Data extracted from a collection
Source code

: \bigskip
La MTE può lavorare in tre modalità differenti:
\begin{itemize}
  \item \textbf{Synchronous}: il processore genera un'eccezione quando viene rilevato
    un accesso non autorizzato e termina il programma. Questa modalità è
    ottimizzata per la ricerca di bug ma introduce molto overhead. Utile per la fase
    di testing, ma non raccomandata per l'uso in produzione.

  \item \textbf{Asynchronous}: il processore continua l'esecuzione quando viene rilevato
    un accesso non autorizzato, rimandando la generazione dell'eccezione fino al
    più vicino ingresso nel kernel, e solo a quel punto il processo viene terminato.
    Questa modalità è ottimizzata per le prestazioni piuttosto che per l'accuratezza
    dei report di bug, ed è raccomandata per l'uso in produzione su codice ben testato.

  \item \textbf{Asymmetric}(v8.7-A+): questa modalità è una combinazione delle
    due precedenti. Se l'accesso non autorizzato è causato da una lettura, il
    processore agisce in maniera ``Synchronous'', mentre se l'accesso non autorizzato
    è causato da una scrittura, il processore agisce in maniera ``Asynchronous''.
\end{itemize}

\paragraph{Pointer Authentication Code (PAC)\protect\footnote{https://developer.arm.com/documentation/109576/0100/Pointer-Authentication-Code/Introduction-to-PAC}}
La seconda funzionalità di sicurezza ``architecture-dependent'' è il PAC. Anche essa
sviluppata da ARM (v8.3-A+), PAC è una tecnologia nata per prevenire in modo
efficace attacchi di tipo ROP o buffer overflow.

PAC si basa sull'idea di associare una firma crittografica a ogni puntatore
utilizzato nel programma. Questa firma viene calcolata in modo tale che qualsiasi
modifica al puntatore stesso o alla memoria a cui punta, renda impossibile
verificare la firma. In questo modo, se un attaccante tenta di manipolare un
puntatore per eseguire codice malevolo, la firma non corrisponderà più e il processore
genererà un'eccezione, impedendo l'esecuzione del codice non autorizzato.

==

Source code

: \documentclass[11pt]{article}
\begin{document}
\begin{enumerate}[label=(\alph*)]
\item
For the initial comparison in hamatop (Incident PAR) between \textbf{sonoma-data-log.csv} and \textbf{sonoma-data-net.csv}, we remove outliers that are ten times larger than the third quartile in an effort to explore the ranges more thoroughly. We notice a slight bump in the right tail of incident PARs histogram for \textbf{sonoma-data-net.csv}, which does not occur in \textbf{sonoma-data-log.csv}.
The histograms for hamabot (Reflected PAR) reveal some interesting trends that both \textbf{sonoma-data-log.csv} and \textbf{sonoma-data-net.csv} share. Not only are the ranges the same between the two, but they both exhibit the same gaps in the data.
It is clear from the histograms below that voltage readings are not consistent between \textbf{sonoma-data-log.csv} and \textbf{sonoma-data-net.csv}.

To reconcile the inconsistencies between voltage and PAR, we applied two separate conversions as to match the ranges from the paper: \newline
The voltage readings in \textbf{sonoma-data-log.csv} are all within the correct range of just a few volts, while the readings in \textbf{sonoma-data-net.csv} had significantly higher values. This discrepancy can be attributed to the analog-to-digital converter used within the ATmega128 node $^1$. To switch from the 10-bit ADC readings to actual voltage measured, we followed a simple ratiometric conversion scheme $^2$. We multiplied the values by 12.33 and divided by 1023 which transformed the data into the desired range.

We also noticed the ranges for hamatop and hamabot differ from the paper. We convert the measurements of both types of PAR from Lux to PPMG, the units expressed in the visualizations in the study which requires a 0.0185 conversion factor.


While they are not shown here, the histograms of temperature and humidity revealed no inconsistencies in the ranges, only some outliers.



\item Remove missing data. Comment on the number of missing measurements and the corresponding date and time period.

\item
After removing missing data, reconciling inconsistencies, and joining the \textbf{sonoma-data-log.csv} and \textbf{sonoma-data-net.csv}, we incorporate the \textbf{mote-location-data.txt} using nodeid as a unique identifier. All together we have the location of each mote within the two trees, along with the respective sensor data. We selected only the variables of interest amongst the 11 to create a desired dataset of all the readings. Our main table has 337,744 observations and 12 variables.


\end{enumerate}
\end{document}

--

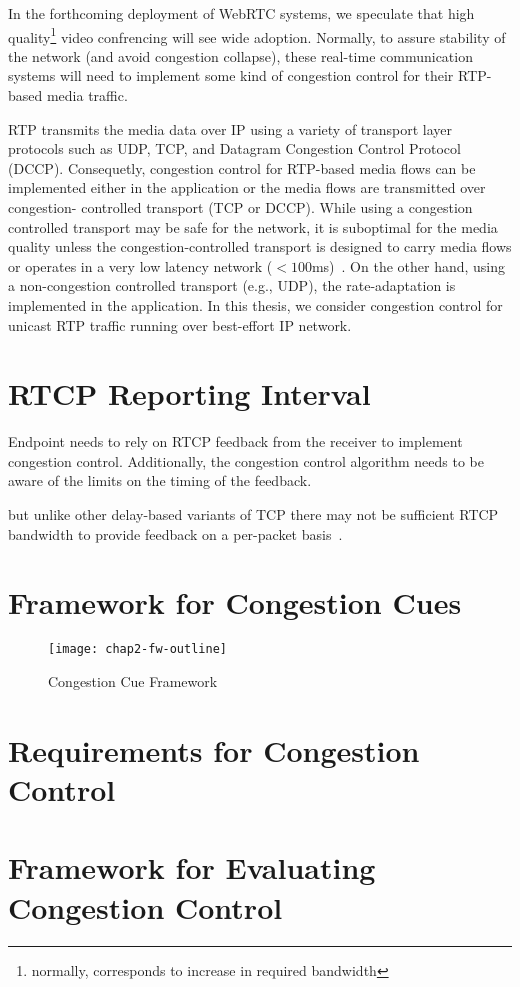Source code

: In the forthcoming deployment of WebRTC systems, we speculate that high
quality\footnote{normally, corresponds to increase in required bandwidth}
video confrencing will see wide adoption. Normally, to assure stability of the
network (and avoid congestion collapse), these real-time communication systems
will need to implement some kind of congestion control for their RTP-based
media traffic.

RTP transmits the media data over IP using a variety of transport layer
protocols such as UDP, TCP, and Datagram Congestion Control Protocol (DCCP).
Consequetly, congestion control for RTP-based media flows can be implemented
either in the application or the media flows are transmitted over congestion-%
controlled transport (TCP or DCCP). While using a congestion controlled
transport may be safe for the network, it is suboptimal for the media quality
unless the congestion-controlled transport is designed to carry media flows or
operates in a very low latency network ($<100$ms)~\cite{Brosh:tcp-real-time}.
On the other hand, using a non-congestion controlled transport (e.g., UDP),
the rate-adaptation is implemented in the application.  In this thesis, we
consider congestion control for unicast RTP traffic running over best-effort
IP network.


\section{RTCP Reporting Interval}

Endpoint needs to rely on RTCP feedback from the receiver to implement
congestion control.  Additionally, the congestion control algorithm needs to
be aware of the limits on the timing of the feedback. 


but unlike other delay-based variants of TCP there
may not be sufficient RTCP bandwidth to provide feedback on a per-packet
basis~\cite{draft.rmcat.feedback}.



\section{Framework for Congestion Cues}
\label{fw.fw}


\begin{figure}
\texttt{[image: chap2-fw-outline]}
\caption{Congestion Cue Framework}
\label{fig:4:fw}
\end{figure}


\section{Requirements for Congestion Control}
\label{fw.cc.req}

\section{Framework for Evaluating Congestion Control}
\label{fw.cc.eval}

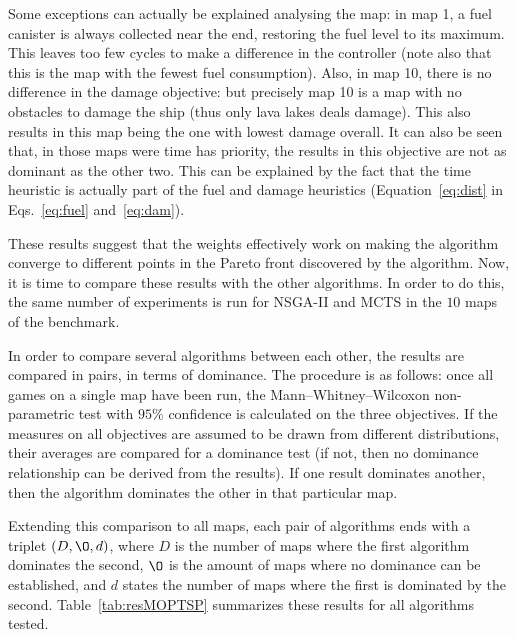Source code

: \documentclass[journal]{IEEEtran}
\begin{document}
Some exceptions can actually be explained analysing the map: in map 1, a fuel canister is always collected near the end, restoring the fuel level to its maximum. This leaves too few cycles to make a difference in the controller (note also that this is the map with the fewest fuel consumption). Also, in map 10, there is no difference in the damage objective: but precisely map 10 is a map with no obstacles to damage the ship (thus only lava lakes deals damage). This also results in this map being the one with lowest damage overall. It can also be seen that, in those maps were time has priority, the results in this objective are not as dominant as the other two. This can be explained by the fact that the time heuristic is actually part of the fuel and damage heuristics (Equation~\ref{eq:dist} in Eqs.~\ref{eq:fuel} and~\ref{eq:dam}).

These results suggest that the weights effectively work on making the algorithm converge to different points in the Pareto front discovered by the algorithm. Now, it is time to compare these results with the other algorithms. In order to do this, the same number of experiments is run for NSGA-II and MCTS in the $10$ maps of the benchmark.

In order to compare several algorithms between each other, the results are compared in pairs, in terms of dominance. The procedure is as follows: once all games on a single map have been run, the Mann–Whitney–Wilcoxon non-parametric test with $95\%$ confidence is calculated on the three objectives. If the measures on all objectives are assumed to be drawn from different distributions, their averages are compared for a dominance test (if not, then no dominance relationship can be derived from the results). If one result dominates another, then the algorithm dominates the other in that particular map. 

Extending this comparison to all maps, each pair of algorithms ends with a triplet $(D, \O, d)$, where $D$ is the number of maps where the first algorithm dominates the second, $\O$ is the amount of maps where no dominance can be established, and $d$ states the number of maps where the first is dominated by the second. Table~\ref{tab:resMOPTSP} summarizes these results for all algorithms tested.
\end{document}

■ **To do**
Every line above that holds the string "puntatore" should be copied into the answer.

■ **Answer area**
PAC si basa sull'idea di associare una firma crittografica a ogni puntatore
modifica al puntatore stesso o alla memoria a cui punta, renda impossibile
puntatore per eseguire codice malevolo, la firma non corrisponderà più e il processore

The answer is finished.